I am probably not the only writer who has been walking around thinking that the big goal of having a blog was to get a book contract. I started blogging in 2006 at Antiquity Oaks, talking about my day-to-day life on the farm growing our own food, and I assumed that once I got a book contract, I would then be able to make money writing. Well, my third book comes out this fall, and I'm still not making money. Yes, I get an advance and royalties off the book sales, but following the advice of many authors who have gone before me, I've been spending the advance to supplement my publisher's efforts to promote my books, hoping that it would increase sales and I would ultimately make a profit. That hasn't really happened. And it doesn't happen for most authors, so I'm not alone. And even if I had not spent my advance on publicity, I still would not have made enough to live on.

But there are a lot of writers who are making money today, and they're doing it through their blogs. They are creating their own little mini media companies, and some of them have grown far beyond the "mini" stage and become small businesses with employees and other team members. It was rather depressing to meet people who started blogs far more recently than 2006 and are making a very good living from the business that they've developed.

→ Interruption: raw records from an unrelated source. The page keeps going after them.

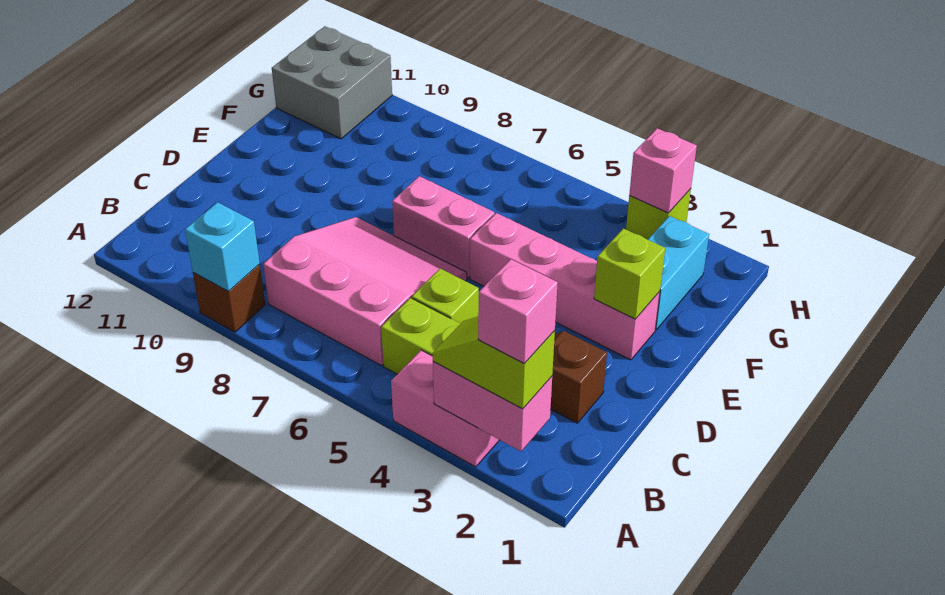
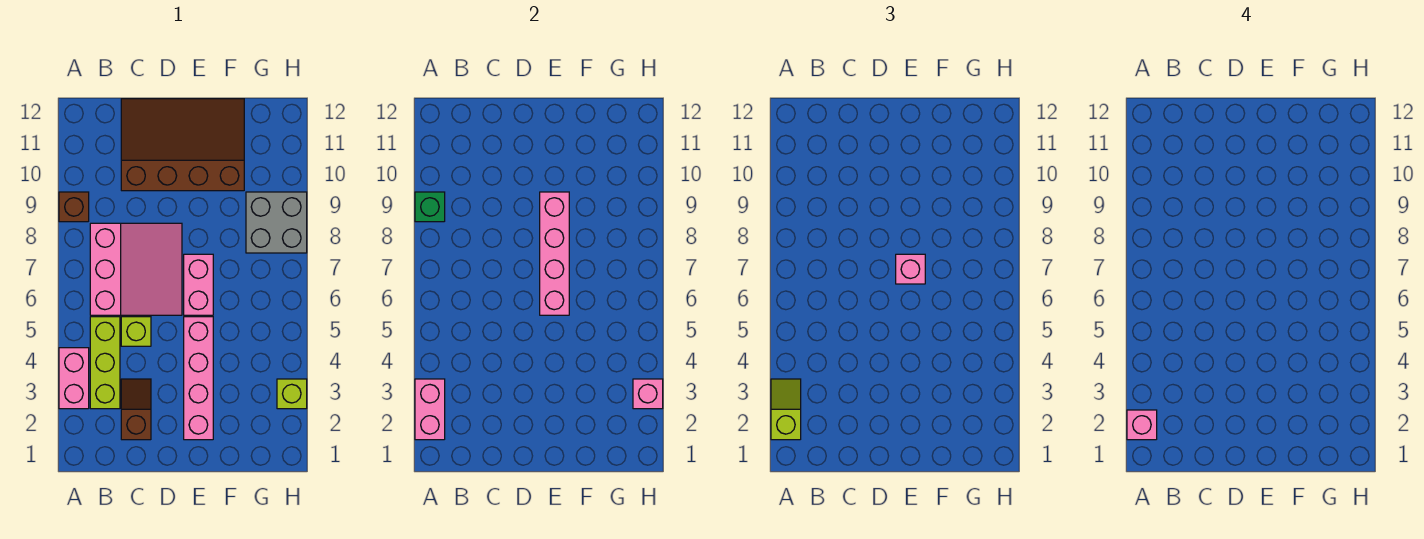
cyan 1x1 brick [185,202,260,292] -> green 1x1 brick [415,192,445,222]
none -> brown 3x4 slope [121,99,244,191]
lime 1x1 brick [594,228,665,319] -> none
none -> pink 1x4 brick [540,192,569,315]
none -> pink 1x1 brick [896,254,925,284]
cyan 1x2 brick [648,216,709,330] -> none
grey 2x2 brick [272,26,392,139] -> grey 2x2 brick moved to [246,192,307,253]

Over the next few weeks I'm going to share with you the notes I took at BlogHer'13 as I outline the next chapter of my life.

Thursday, July 25, 2013

The next chapter

This week I'm at the BlogHer '13 Conference, being held in Chicago this year, which is practically in my backyard. No, I'm not speaking at this conference. I'm here to learn, and being close to home is really important to me because that reduces the costs considerably ... and that brings me to my next goal.

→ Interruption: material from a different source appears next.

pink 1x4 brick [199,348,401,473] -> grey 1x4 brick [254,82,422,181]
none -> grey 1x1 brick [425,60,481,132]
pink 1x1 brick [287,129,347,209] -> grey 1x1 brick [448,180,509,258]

After writing three books that were published by a traditional publisher, I am pretty much "over" the thrill of being published, and the goal for the next chapter of my life is to actually make money. I am not talking about being greedy or getting rich here. I am simply talking about making as much money as someone who works at the local discount store or fast food restaurant, so that if my husband were to die tomorrow, I wouldn't get evicted from our home after the life insurance runs out. If you think that authors are all rolling in buckets of money, check out my previous post on that topic.

It is a sad fact of life that the digital revolution has made information easier to access and cheaper than ever before. There are a gazillion writers out there willing to write for free or next to nothing, which has driven down book royalties, advances, and payment for magazine articles. In fact, hundreds of magazines have gone belly up over the past few years because of dwindling subscriptions and advertising dollars. And most magazines don't pay a penny more today than they did twenty years ago.

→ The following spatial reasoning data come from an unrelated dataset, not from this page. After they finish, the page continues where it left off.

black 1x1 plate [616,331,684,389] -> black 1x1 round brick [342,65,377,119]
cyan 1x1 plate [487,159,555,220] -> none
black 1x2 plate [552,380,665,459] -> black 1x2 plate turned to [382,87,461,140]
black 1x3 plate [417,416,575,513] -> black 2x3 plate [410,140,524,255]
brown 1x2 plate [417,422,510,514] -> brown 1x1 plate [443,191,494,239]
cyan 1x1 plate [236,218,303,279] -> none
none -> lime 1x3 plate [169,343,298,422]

So, what does this have to do with the BlogHer conference? Bloggers with good business sense can make money. I've often lamented the fact that I am a terrible business person, but I really need to get past that. My son recently suggested that I read Sheryl Sandberg's Lean In, and although it might seem like the perfect book for young women -- and it is! -- it is also a great book for women whose children are growing up and leaving home. Right off the bat she got me thinking ... "What would you do if you were not afraid?"

My answer ... I would charge more for my writing and speaking. (And in many cases, "more" simply means "something" as I often speak or write for free.)

And you have no idea how hard it was for me to admit that! Why? Because I'm afraid that if I ask for fair compensation, people will think that I'm greedy or unworthy and they won't like me. This is a common problem that women have, according to the legions of research quoted in Sheryl's book, so I am not alone. And this is one reason that women make less money than men almost a century after we got the right to vote. We have less confidence, and we simply don't ask for more!

So, in the next chapter of my life, I want to be a big girl and start earning a living myself. I feel that I have been truly blessed to have a husband who earned enough money that I could stay home with our children when they were young, but they're all grown up and gone now.

It's time to stop being afraid ... and turn the page to discover the next chapter of my life.